Is Management Really to Blame for United State Steel Corp.’s Woes?

8/11/17

By Reuben Gregg Brewer, MotleyFool

In recent years United States Steel Corp. (NYSE:X) has been focused on surviving a deep industry downturn, not investing for the future. Now that the industry is turning around United States Steel is playing catch up on the investments it should have made, unlike industry leader Nucor Corp. (NYSE:NUE) which kept spending throughout the downturn. U.S. Steel's management is largely to blame for that, and a new team at the helm isn't an instant solution.

The surprise announcement

When U.S. Steel announced first-quarter results in April, investors were shocked by what they heard. First, on the bottom line, it reported a loss of $1.03 a share. By contrast, Nucor's earnings of $1.11 a share were up materially from the $0.27 it earned in the prior year. And Steel Dynamics (NASDAQ:STLD) posted a profit of $0.82 a share, up from $0.26. To be fair, U.S. Steel's results were an improvement from its loss of $2.32 in Q1 2016, but investors were expecting more with even then CEO Mario Longhi noting the improving market conditions.

Steel worker in a foundry with molten steel flowing

IMAGE SOURCE: GETTY IMAGES

The reason given for the unexpectedly weak result was basically that the company needed to invest in its business for the future. For example, the CEO said, "The execution of our asset revitalization program and the continued implementation of reliability centered maintenance practices are critical to achieving sustainable improvements in our operating performance and costs." Further, he noted: "This remains a cyclical industry and we will not let favorable near-term business conditions distract us from taking the outages we need to revitalize our assets in order to achieve more reliable and consistent operations, improve quality and cost performance, and generate more consistent financial results."

Neither Nucor nor Steel Dynamics made statements like that. In fact, it sounded more like U.S. Steel was only starting to get serious about making long-term investments in its business -- after an industry upturn had started. The logical takeaway of that was that U.S. Steel might miss out on benefiting from the improving steel market while it played catch-up on capital investments it should have been making all along. That rightfully upset many investors and led to an over 20% decline in the stock price.

A look at the numbers

On this score, a quick look at the trends in capital investment between Nucor and U.S. Steel is telling. Nucor's capital spending has ebbed and flowed over the past decade, with a couple of spikes for big projects like new facilities to make direct reduced iron ore and upgrades at other facilities to produce higher margin steel products. Beyond the spikes, however, Nucor's capital investment seems to have remained at about the same level. In other words, it continued to invest for the future.

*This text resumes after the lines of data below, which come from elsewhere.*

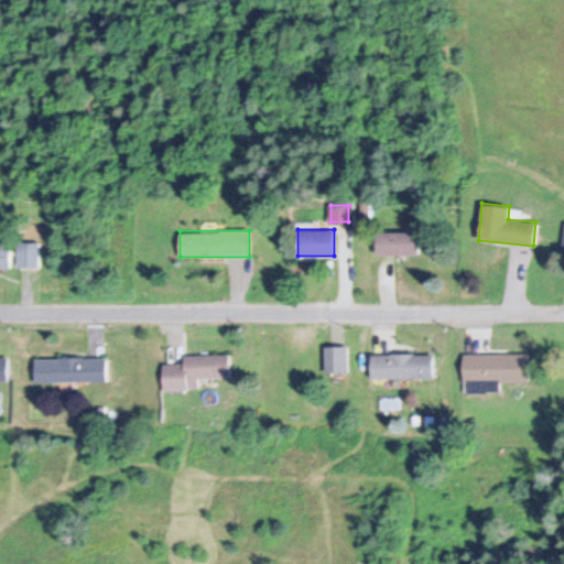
[(376,231),(376,253),(420,253),(420,231),(376,231)]
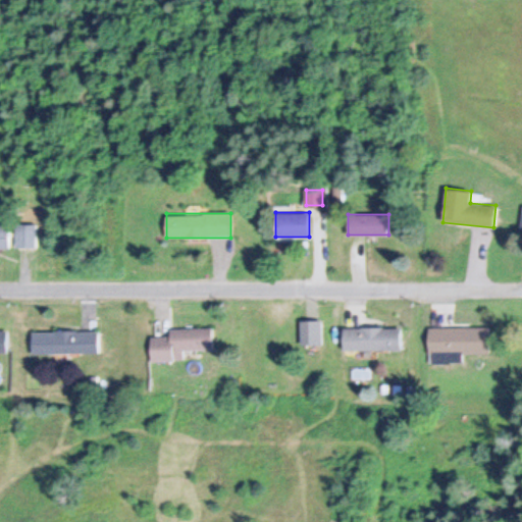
[(35,247),(35,221),(15,221),(15,247),(35,247)]
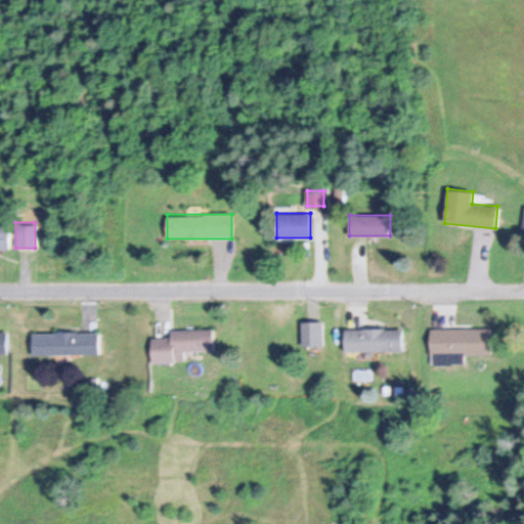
[(0,226),(0,248),(8,249),(8,226),(0,226)]
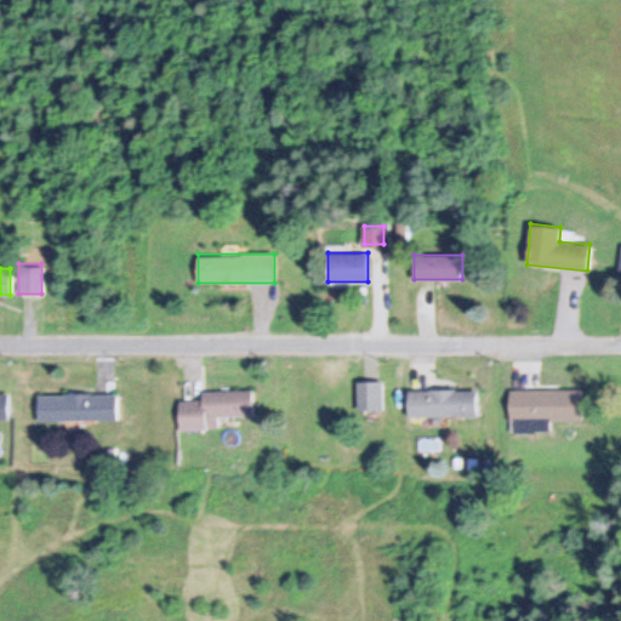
[(477,389),(408,389),(408,416),(477,416),(477,389)]
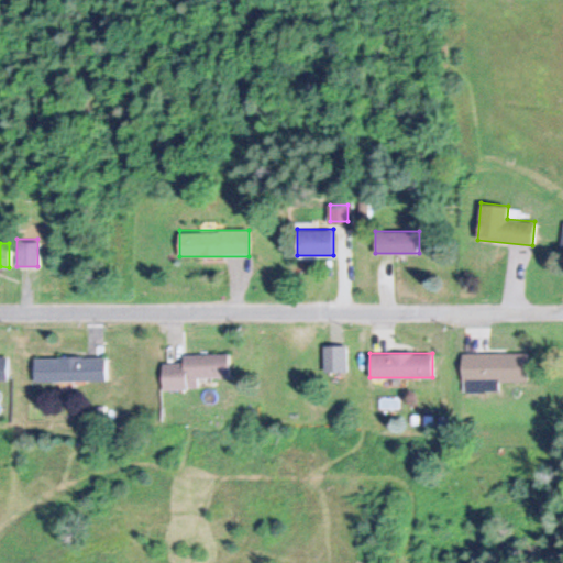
[(463,353),(463,390),(498,390),(498,381),(527,381),(527,353),(463,353)]
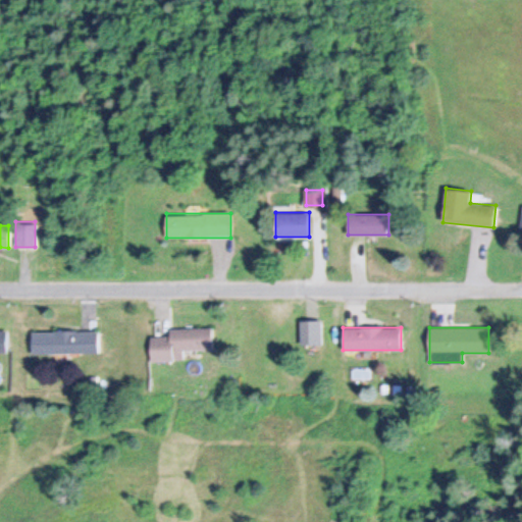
[(151,336),(151,361),(184,361),(184,350),(213,350),(213,328),(170,328),(170,336),(151,336)]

X Capital Expenditures (TTM) Chart

X CAPITAL EXPENDITURES (TTM) DATA BY YCHARTS

U.S. Steel's capital investment trends are more than a little different. Although there were a couple of bumps over the past 10 years, none was as material as the spikes at Nucor for big projects. And, overall, capital investment at U.S. Steel trended lower and lower through the decade. You can see where investors would be concerned about the future after the CEO's Q1 statements.

No easy fix

Not long after Q1 earnings were announced, Mario Longhi stepped down as CEO. The tenure of new CEO David Burritt started off on a solid note, as the company recently reported Q2 earnings of $1.48 a share -- sharply better than both Q1's unexpectedly deep loss and Q2 2016's loss of $0.32 a share. The market was pleased with the result and pushed the steel maker's shares higher on a day when rivals including Nucor and Steel Dynamics, were falling.

But little that Burritt has done yet had anything to do with creating that result. And his comments on the quarter included statements like, "Our investment in our facilities and our people continues to increase." If the capital investment trend over the past decade is any indication, U.S. Steel will have no choice but to keep boosting investment in its business to play catch-up. In other words, nothing has really changed.

Consider a different team

U.S. Steel is an iconic company, and I believe it is strong enough to make it through the sector's ups and downs. However, right now it appears to be poorly positioned for the future. The reason for that is management's decision to pull back on the spending that would have prepared the steel mill for the current upturn. It has plans to fix that, but those plans are too late to allow U.S. Steel to fully benefit from the steel rebound. investors would be better off investing in a company like Nucor, where management didn't sacrifice the future to save some money in the present.